The present appeal lias been taken by Domingo Falagán from the above decision. As to the second ground of refusal, the decision is erroneous. Section 1362 of the Civil Code of Porto Rico prohibits the purchase by agents of property, the administration or sale of which may have been intrusted to them. Falagán, in his capacity as agent of the firm of Fa-lagán & Co., 8. en G., had not acquired by purchase from the firm any property whose administration or sale had been intrusted to him. The case does not fall within the scope of subdivision 2 of the cited section.
As regards the first ground of refusal the registrar is right. It is true that the firm of Falagán & Co., S. en C.. has a personality distinct from its members. But precisely one of the principal differences between natural and juridical collective persons lies in the manner of giving consent. As regards the individual, his own determination, manifested by himself, is the usual way. In the case of juridical collective persons the resolution and consent can be expressed only through one of their members or managers. The fiction concerning the partnership personality does not go as far as the appellant thinks.

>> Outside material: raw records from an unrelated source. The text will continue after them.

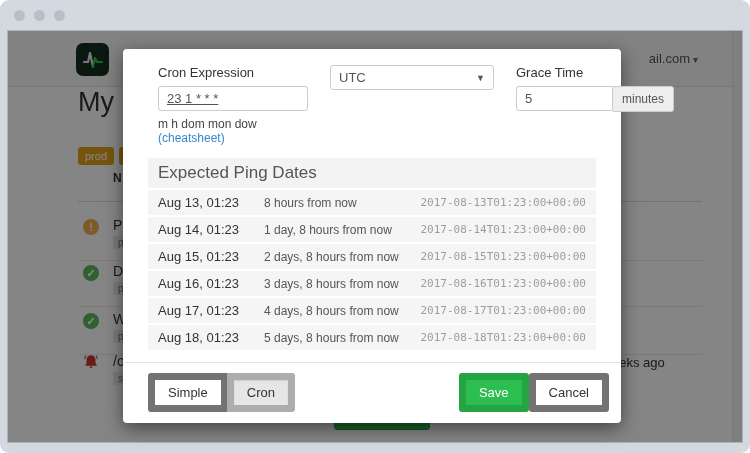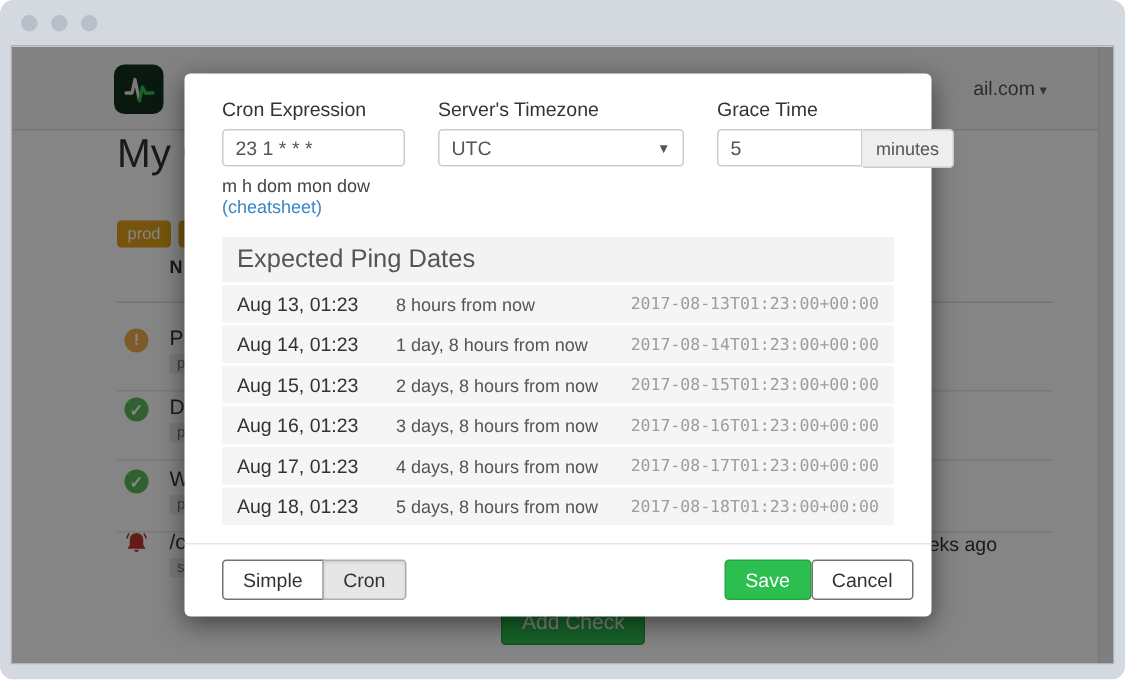"Cron Expression" .fields { margin-left: none -> 10px }
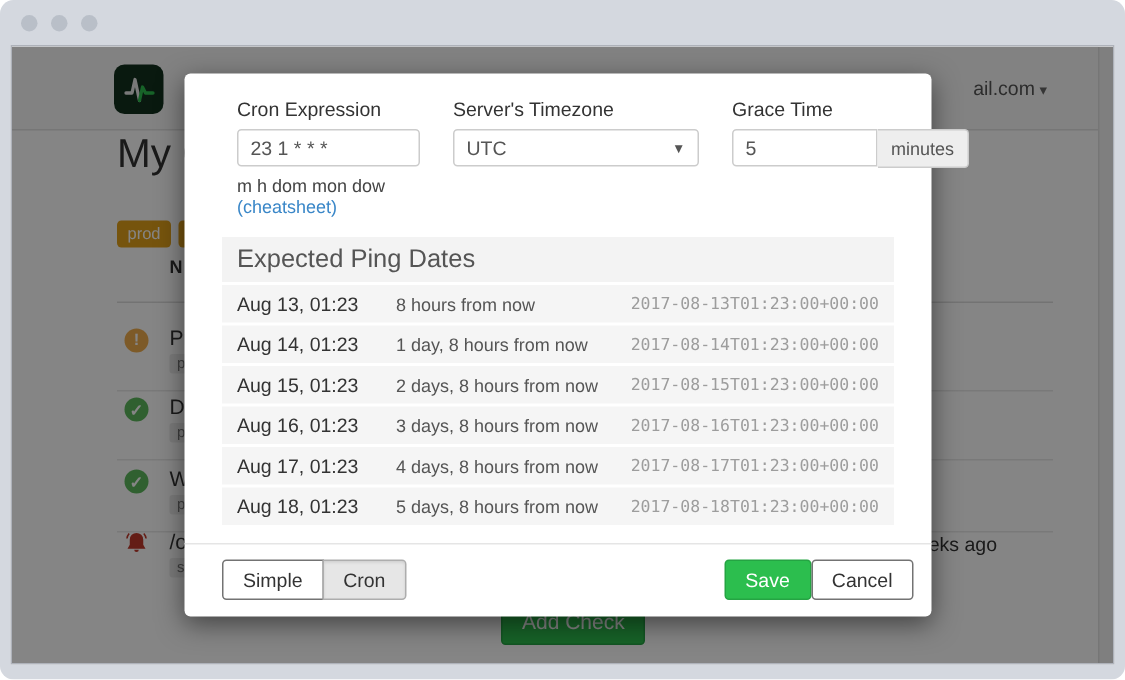"Server's Timezone" label { html: <label>Server's Timezone</label> -> none }
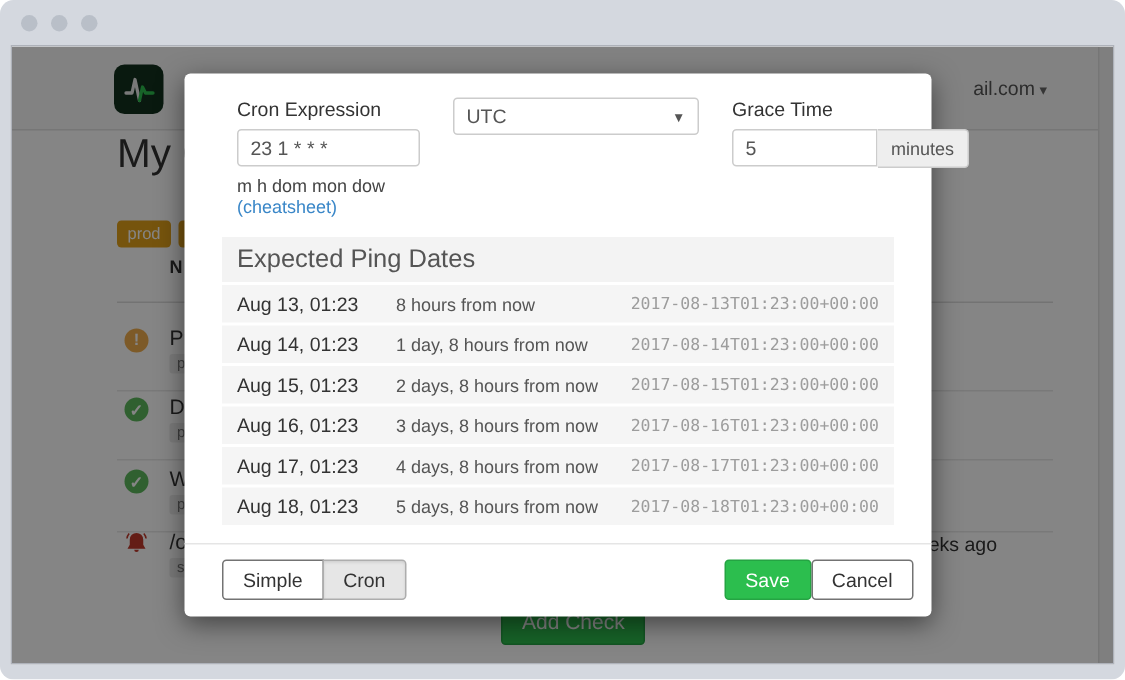"23 1 * * *" .cron-inp { text-decoration: none -> underline; width: 122px -> 150px }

In the present case Domingo Falagán makes an offer and Domingo Falagán accepts it. This would be indeed a unique case of consent. There is no meeting of the minds, because there is only one mind which at once resolves and moves the will. Whatever the force of a legal fiction, it can not overcome the natural laws.
In Eastman et al. v. Wright et al., 6 Pick. (Mass.) 316, 320, the court said:
". But it is a first principle, that in whatever different capacities a person may act, he never can contract with himself, nor maintain an action against himself. He can in no form be both obligor and obligee."

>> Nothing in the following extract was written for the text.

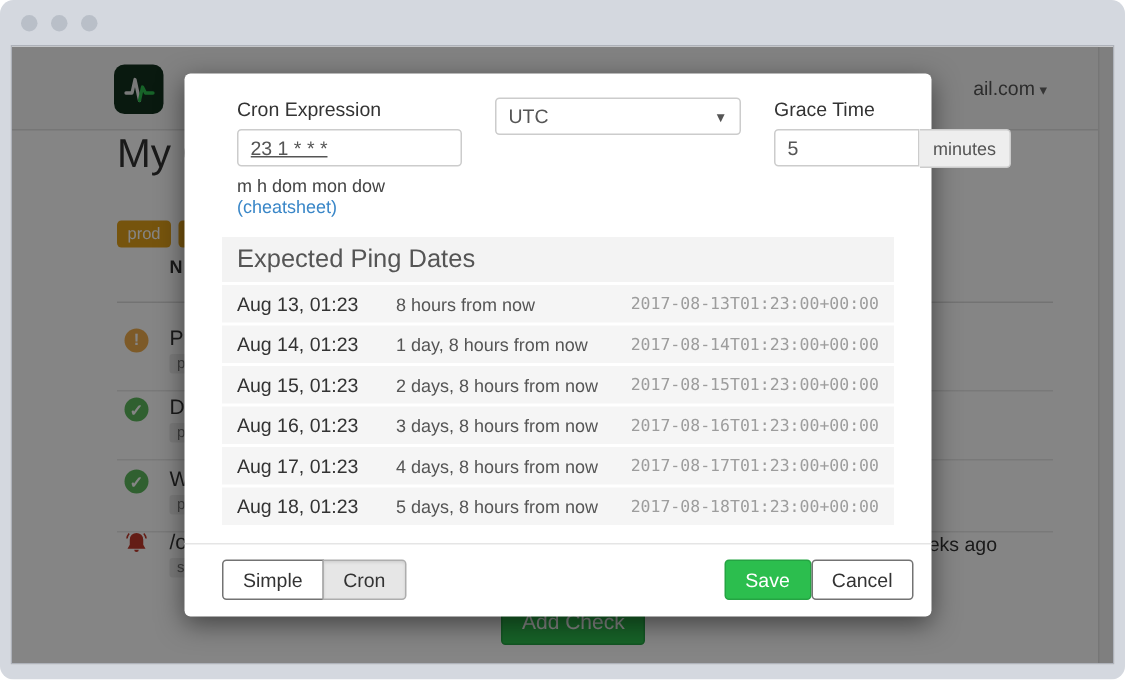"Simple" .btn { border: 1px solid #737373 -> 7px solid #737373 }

The above legal doctrine is essentially the same as that laid down in Gorham v. Mencham, 22 Atl. 572.
No contract is found to exist in the present case, for lack of the essential element of consent.
The case of Oxíos v. Registrar, 39 P.R.R. 404 differs from the one at bar in its essential facts.
The decision of the Registrar of Property of Mayagüez is affirmed as regards its first ground and reversed otherwise.